■ BY SUE ERWIN
Mote Marine scientist Dr. Robert Nowicki gave a brief presentation about his work entitled, “Sharks, Seagrass and Stressors” on Wednesday, March 13 in the Mote Boca Grande outreach office. He concentrated on three major issues during the interactive talk: Can seagrasses help corals? Can we reduce shark bycatch? Will species quit their jobs under ocean acidification?
Nowicki said community ecologists have to be very clever in how they tackle research issues.
“There are a lot of different strategies that ecologists use. Some of them involve really advanced statistics and mathematics. My strategy is to use technology to try to figure out where we can really focus our effort to get the maximum impact.”
Nowicki has a background in animal behavior, and he uses camera technology in his work to track the habits of sea creatures.
“Cameras are very helpful to record behaviors, because the animals are not affected or stressed by human interference,” Nowicki said. “Technology has changed so much in the past 10 years … it’s fairly cheap, it’s very helpful, and it’s shareable.”
In some of his research, he found that some sharks, during their course of mating, actually bite the fins of their mate and use that to help orient themselves before copulating.

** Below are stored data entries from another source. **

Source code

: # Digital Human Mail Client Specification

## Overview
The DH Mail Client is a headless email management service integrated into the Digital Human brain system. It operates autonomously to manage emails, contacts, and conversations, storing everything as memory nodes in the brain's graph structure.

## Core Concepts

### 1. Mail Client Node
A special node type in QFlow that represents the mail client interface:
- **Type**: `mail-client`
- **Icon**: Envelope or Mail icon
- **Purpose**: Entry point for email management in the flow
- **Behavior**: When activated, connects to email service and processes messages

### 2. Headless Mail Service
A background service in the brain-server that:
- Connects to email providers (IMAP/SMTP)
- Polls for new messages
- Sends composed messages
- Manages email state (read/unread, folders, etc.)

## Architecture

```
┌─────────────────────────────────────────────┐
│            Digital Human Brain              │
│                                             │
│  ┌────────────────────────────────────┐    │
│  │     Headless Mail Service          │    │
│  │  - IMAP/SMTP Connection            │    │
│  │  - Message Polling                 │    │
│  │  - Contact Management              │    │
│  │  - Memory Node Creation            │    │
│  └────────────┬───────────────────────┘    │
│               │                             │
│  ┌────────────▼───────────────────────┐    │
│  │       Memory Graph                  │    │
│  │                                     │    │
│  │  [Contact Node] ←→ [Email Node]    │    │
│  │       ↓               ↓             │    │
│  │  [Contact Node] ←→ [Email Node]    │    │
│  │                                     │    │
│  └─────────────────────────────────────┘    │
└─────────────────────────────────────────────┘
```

“That’s mating behavior to a shark biologist, but if you are a sea urchin biologist and you see it happen around a reef, you might classify that as aggressive, antagonistic behavior,” Nowicki said. “And if you have the data recorded, you can take them to a specialist and get a different opinion.”

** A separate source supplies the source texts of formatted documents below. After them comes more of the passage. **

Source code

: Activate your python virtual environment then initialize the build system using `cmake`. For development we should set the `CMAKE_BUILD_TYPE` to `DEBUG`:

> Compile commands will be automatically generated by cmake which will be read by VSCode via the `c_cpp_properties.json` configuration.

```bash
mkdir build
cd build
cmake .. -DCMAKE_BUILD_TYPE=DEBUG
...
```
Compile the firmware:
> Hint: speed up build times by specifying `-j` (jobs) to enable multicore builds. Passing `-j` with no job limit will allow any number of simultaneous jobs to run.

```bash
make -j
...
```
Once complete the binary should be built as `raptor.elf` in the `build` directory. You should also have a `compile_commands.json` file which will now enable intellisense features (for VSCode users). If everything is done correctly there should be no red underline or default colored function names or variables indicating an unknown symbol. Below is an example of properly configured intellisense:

He uses camera technology research to try to figure out specifically which interactions between species are dominant and which ones are important enough to keep studying.
Last year, Nowicki conducted video research in the Red Sea, where very little research has been done.
“The reefs there are slated for development over the next 10 years,” he said. “That means more people, more nutrients, more fishing, more people on the reef and more stress for the reef itself.”
Nowicki said one of the more important biological stresses for reefs is overgrowth by algae.
“Algae can outcompete corals. They can kill adult corals and keep baby corals from settling, so if you have an already stressed ecosystem and you lose the corals, the algae can take over and that can be really hard to reverse.”
Herbivores like fishes and urchins can be very important in keeping that from happening if a reef gets stressed.
His team gathered every species of algae they could find, planted them in one area and placed a camera near the plants.
“In videos like that, we were able to find that out of all the hundreds of species that were there, only one of them really had a significant effect on this algae relationship.”
That information can be used to make a recommendation to protect and conserve that species now before it starts to decline.
Nowicki has also done research in Australia with green turtles. He would place a camera on top of a turtle’s shell to track its movement and habits. After two days, the camera would peel off and float to the surface.
“We were able to observe this animal without divers being there and affecting its behavior,” he said.
He is currently working on three projects in the Florida Keys. He’s studying the relationship between seagrasses and corals – specifically if corals can survive disease events. The second project is using underwater video cameras to reduce nurse shark bycatch.
In July 2018, Mote Marine Laboratory scientists and partners from the Dutch Elasmobranch Society began investigating how to keep nurse sharks from getting stuck in spiny lobster traps, to benefit both species and the lobster fishery. The Dutch Caribbean is a shark sanctuary, but the spiny lobster fishery of the Saba bank catches hundreds of nurse sharks every year inadvertently. This nurse shark bycatch can not only increase trap-handling time and reduce fleet time efficiency for the fishermen, but nurse sharks can also damage orconsume lobster, greatly reducing their value on the market.
“Our original thoughts were that sharks enter traps and essentially treat them as lobster vending machines, but our work suggests that sharks first try to get out, and sometime after they give up, the lobsters start to look tasty,” Nowicki said. “This has caused us to pivot objectives and explore how to design a trap that excels not at keeping sharks out, but at letting them escape quickly. Preliminary results on this are looking very promising.”
The third project will focus on species behavior under ocean acidification.
“Ocean acidification” is a term used to describe significant changes to the chemistry of the ocean. It occurs when carbon dioxide gas is absorbed by the ocean and reacts with seawater to produce acid.
“We’ll be studying if the important feeding relationships between plants and herbivores start to change when we acidify our oceans.”
Seagrasses provide habitat for fish, they help clarify the water, and they help stabilize sediment. “One acre of seagrass habitat stores more carbon than one acre of Amazon rainforest,” Nowicki said.
“When we plant seagrasses next to a reef, the rates of coral disease are cut down significantly.”
The next “Coffee with a Scientist” event is planned for 9 a.m. on Wednesday, April 10. The events are free to attend, but an RSVP via mote.org is requested.
The Mote Marine Laboratory Boca Grande outreach office is located at 480 East Railroad Ave. in downtown Boca Grande.